Using emmeans for “ANCOVA” interaction plots
library(emmeans)
Warning: package 'emmeans' was built under R version 4.5.2
Welcome to emmeans.
Caution: You lose important information if you filter this package's results.
See '? untidy'
emmip(m.bugs, lactose ~ day, cov.reduce = range)
Predictions ‘by hand’ from coefs
I’d strongly suggest you do it by hand from the model coefficients, it will help you get your head round the meaning of the coefficients.
Important: If the interaction test came out “non-significant” (P > 0.01) in the ANOVA, you usually would not include the interaction effect in the prediction. However, for this practical, I want you to include the interaction effect in the prediction, even if it came out with P > 0.01 in your data.
Call:
lm(formula = bacteria ~ day * lactose, data = MyBugs)
Residuals:
Min 1Q Median 3Q Max
-2.8368 -1.0668 -0.2863 0.8977 4.1417
Coefficients:
Estimate Std.
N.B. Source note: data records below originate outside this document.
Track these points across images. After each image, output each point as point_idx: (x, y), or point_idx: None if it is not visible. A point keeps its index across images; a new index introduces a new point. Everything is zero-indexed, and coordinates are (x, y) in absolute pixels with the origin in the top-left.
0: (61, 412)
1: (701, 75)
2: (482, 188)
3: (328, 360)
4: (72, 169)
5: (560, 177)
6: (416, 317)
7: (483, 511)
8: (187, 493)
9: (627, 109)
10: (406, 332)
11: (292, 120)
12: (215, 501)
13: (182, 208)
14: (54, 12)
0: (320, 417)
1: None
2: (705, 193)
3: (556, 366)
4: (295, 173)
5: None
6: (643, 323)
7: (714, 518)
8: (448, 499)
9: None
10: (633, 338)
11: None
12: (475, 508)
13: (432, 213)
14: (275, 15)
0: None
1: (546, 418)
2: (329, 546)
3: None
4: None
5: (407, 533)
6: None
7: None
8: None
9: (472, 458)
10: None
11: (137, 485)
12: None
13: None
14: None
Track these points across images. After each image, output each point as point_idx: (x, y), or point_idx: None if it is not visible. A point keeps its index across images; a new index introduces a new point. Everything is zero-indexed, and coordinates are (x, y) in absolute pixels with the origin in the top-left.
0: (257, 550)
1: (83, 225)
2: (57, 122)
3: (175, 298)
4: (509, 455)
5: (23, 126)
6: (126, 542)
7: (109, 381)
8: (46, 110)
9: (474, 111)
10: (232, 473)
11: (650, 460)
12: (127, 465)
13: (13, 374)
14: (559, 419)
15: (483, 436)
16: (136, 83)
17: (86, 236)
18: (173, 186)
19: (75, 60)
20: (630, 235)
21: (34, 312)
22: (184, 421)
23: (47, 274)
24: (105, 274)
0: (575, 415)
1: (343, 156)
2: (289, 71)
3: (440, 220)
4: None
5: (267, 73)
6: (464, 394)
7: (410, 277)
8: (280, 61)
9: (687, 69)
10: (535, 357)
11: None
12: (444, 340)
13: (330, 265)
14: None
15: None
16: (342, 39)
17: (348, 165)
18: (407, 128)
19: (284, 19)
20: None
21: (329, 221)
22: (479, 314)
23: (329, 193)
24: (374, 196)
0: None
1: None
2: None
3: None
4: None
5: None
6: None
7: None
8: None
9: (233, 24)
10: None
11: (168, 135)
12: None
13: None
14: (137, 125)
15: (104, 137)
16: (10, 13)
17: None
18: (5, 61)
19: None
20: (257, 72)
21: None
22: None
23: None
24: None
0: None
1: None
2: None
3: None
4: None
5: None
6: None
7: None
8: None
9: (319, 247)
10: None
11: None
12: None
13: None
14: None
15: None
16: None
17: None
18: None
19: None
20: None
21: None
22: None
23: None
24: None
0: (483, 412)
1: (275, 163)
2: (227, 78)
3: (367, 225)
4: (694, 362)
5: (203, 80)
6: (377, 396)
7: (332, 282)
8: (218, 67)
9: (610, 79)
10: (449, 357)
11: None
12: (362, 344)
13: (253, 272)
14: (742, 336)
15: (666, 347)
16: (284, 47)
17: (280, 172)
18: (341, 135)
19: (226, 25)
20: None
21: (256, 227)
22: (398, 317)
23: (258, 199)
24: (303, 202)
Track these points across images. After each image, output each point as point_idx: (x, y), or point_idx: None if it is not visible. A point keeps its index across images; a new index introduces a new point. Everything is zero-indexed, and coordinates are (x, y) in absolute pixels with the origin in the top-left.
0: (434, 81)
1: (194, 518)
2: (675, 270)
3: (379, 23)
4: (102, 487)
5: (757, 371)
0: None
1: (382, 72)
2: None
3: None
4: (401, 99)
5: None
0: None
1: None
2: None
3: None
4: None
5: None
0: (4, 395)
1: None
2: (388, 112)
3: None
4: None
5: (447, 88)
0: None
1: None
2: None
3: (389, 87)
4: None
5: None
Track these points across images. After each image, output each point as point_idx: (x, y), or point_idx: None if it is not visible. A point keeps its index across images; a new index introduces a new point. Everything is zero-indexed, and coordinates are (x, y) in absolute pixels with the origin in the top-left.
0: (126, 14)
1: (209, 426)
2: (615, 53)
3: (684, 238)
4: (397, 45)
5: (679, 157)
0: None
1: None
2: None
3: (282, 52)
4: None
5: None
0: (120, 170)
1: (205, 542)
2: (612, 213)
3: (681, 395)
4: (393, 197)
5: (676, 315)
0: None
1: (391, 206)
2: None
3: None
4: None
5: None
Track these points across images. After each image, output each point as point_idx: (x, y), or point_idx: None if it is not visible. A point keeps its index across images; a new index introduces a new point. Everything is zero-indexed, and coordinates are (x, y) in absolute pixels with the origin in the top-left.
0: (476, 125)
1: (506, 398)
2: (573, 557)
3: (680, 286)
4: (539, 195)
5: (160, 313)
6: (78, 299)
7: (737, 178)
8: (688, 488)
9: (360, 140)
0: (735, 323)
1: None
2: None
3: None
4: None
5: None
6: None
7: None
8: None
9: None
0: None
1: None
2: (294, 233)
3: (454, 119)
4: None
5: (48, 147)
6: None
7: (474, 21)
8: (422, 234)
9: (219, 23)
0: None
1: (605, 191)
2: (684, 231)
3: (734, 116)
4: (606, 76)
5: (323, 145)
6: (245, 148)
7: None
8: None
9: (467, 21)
Error t value Pr(>|t|)
(Intercept) 2.6557 0.4060 6.541 6.34e-09 ***
day 2.7523 0.1224 22.484 < 2e-16 ***
lactose1 -2.3702 0.4060 -5.838 1.23e-07 ***
day:lactose1 -0.7790 0.1224 -6.364 1.35e-08 ***
---
Signif. codes: 0 '***' 0.001 '**' 0.01 '*' 0.05 '.' 0.1 ' ' 1
Residual standard error: 1.548 on 76 degrees of freedom
Multiple R-squared: 0.9442, Adjusted R-squared: 0.942
F-statistic: 428.5 on 3 and 76 DF, p-value: < 2.2e-16
Assume we want the bacterial count after 2.5 days (!) with lactose.
Careful: With sum contrasts, the coefficient for the first factor level will be level1. In my example, the first level of lactose is “0” which means no lactose, so this is what lactose1 refers to!
Sanity check: Refer to the plot - without lactose (“0”) comes out lower, so it makes sense that the estimate for lactose1 comes out negative! (Remember that the lactose1 estimate would be for day = 0…)
Same for interaction: The slope without lactose (“0”) is shallower and the day:lactose1 estimate is negative (since it is the deviation from the fictive average slope).
Self-explanatory, we need to include the intercept…
2
Add the estimate for day multiplied by 2.5 (days).
At this point, we’d have the estimate for the mean of with and without lactose 2.5 days into the experiment.
3
Add the estimate for the lactose1 effect multiplied by the value of lactose in terms of its contrast: for “with lactose” this is -1, i.e., we sign-invert.
4
Finally, add the interaction – we need to multiply by both the value of day and the contrast value of lactose.